The following article is being reproduced with permission of its author, Kate Towell. Kate is a holistic wellness counselor who supports individuals to create the balanced, vibrant life they imagine.
Are you gluten intolerant?
I recently returned home from a trip to Costa Rica where I was helping out with a yoga teachers’ training. It was a great trip and I had the pleasure of meeting a fantastic group of women and was able to teach some Ayurveda, which I loved. One unexpected discovery of the trip, well post-trip, was that I am gluten intolerant! Let me back up a bit.
While in Costa Rica, I was treated to some amazing food. The cook at the Goddess Gardenwas fantastic. For two weeks I ate a mostly raw, nearly vegan diet. We had some cheese and the occasional egg but the rest was a feast of fresh fruits and veggies. It was basically an elimination diet and I didn't realize it until I returned home to my usually diet, which is pretty good I might add. I don't eat junk, processed foods and eat lots of fresh fruits and veggies.
So what happened?
Let’s talk gluten. Gluten is the protein found in wheat, rye, and barley. Gluten is also an inexpensive and widely used source of protein that can be consumed directly from wheat products or as an additive to increase the protein value of processed foods. More than 55 diseases have been linked to gluten. It’s estimated that 99% of the people who have either gluten intolerance or celiac disease are never diagnosed. It is also estimated that as much as 15% of the U.S. population is gluten intolerant. And I am one of them.
Here are some of the symptoms I experienced when I reintroduced gluten in my diet.
- Digestive issues such as gas, bloating, diarrhea. Constipation can also occur but I didn't experience that.
- Fatigue and feeling tired after eating a meal that contains gluten. I totally crashed on the couch several nights by 8:30 p.m. after having a meal that contained gluten.
- Chronic headaches.
Here are some other signs and symptoms of gluten intolerance:
- Diagnosis of an autoimmune disease, chronic fatigue or fibromyalgia.
- Hormone imbalances such as PMS or unexplained infertility.
- Inflammation, swelling or pain in your joints such as fingers, knees or hips.

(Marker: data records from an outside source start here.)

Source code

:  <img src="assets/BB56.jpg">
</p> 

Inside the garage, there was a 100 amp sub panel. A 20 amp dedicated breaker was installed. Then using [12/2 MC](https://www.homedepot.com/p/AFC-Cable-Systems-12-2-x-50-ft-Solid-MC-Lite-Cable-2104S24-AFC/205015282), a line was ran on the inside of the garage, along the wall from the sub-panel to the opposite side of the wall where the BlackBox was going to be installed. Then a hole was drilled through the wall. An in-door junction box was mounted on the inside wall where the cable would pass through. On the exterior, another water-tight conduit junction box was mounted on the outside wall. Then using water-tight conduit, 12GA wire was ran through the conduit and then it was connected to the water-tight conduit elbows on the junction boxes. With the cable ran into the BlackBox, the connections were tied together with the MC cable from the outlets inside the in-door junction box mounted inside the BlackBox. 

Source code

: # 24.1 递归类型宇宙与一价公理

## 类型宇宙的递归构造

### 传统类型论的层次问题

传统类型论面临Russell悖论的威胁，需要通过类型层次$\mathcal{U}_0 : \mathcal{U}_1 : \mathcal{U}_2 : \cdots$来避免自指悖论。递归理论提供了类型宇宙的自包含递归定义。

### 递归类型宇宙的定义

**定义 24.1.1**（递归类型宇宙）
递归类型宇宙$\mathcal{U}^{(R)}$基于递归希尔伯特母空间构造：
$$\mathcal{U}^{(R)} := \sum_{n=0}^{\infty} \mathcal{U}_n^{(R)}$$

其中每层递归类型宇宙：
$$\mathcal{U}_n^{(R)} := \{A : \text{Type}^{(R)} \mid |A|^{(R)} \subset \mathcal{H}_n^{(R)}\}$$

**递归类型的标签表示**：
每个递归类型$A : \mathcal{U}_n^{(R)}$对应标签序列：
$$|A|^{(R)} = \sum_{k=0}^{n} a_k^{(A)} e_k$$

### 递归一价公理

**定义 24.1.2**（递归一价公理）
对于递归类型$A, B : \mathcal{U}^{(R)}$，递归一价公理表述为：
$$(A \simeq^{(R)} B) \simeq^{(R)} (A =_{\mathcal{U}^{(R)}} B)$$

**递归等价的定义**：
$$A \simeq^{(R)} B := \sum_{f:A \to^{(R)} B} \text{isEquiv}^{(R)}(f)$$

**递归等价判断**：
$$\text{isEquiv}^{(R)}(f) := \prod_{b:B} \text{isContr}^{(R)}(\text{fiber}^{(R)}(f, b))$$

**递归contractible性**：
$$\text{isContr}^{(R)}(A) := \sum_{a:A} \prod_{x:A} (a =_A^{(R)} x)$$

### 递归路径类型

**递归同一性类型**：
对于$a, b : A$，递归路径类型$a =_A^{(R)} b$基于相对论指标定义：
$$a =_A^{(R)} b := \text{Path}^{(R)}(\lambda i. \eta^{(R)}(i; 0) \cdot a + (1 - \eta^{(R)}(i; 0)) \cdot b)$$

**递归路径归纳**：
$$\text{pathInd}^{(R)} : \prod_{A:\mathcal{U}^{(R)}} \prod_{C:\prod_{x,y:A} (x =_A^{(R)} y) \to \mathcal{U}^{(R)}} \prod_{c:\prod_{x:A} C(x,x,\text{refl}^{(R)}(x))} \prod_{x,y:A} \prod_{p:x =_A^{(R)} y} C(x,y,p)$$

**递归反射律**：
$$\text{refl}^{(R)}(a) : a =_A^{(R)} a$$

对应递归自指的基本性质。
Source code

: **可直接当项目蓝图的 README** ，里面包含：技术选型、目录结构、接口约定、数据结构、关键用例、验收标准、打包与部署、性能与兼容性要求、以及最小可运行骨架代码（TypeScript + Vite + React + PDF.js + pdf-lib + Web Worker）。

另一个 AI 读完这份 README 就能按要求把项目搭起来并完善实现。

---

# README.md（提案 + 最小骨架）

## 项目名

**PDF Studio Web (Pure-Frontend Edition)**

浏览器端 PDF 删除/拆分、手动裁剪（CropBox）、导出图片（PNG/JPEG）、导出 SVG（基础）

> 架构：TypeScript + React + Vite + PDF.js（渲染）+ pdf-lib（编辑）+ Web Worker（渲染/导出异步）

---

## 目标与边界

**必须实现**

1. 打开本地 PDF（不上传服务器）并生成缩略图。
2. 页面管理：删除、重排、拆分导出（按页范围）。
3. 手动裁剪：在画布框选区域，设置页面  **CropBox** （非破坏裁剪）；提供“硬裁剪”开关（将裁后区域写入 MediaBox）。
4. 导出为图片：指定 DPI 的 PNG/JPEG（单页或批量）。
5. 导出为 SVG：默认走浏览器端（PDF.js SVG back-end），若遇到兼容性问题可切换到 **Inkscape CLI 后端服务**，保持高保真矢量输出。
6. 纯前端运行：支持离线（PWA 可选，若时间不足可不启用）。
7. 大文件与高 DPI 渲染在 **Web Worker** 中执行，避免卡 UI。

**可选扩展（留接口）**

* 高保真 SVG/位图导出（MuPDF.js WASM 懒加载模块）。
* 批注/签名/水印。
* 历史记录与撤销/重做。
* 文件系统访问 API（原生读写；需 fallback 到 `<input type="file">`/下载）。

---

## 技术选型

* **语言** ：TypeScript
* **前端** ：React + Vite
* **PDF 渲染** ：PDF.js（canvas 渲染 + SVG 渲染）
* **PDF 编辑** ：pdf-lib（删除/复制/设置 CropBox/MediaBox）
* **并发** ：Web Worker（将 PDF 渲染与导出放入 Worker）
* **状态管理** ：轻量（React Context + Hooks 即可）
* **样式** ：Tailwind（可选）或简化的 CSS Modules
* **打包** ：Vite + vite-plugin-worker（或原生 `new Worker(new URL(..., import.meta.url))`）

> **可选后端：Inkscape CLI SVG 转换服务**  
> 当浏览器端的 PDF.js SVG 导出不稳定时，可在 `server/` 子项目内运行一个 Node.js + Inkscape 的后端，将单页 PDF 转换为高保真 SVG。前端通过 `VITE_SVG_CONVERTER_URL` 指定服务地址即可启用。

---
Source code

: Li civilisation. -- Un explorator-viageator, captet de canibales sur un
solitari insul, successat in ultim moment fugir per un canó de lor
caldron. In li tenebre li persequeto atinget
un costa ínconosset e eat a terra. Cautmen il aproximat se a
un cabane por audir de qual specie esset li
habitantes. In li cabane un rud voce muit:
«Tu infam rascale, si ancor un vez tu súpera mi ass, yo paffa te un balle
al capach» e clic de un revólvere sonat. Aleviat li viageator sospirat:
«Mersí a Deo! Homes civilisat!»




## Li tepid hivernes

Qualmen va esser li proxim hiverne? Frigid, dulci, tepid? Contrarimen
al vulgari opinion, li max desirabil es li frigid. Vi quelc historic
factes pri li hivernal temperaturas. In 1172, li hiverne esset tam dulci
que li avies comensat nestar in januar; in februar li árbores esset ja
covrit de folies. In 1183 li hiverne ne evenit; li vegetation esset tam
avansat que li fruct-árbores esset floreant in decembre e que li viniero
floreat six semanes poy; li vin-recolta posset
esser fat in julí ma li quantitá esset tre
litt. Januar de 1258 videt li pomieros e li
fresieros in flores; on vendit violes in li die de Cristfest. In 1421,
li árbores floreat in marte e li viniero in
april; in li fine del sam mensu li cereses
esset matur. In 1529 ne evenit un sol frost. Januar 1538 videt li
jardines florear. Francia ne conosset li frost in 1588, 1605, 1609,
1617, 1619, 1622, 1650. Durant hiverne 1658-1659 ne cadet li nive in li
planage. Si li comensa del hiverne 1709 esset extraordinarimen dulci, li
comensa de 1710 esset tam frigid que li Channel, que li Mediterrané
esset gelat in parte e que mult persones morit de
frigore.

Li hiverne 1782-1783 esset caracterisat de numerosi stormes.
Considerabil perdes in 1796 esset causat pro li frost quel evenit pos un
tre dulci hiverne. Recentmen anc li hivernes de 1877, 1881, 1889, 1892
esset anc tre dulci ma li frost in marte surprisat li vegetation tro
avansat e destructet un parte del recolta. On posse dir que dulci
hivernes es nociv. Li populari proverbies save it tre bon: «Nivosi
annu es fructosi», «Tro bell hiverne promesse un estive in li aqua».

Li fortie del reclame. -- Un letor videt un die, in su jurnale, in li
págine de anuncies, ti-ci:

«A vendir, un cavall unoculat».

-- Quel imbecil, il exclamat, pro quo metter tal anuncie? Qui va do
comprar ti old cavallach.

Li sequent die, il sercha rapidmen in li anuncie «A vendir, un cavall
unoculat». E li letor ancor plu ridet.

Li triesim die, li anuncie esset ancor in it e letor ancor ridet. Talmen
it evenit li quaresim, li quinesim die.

- Mood issues such as anxiety, depression, mood swings and ADD.
How to test for gluten intolerance?
I have found the single best way to determine if you have an issue with gluten is to do an elimination diet —taking gluten out of your diet for at least two to three weeks and then reintroduce it back in. If you feel significantly better off of gluten or feel worse when you reintroduce it, then gluten is likely a problem for you. In order to get accurate results from this testing method you must eliminate 100% of the gluten from your diet.
The good news is that there are lots of yummy grains that are gluten free—including quinoa, brown rice, wild rice, millet, teff and most oats. Also there are lots of flours such as rice, almond and even coconut that you can use as an alternative. It just takes some time to read packages and switch to non-gluten grains. I will miss pizza though, but I am on the hunt for a gluten-free crust recipe.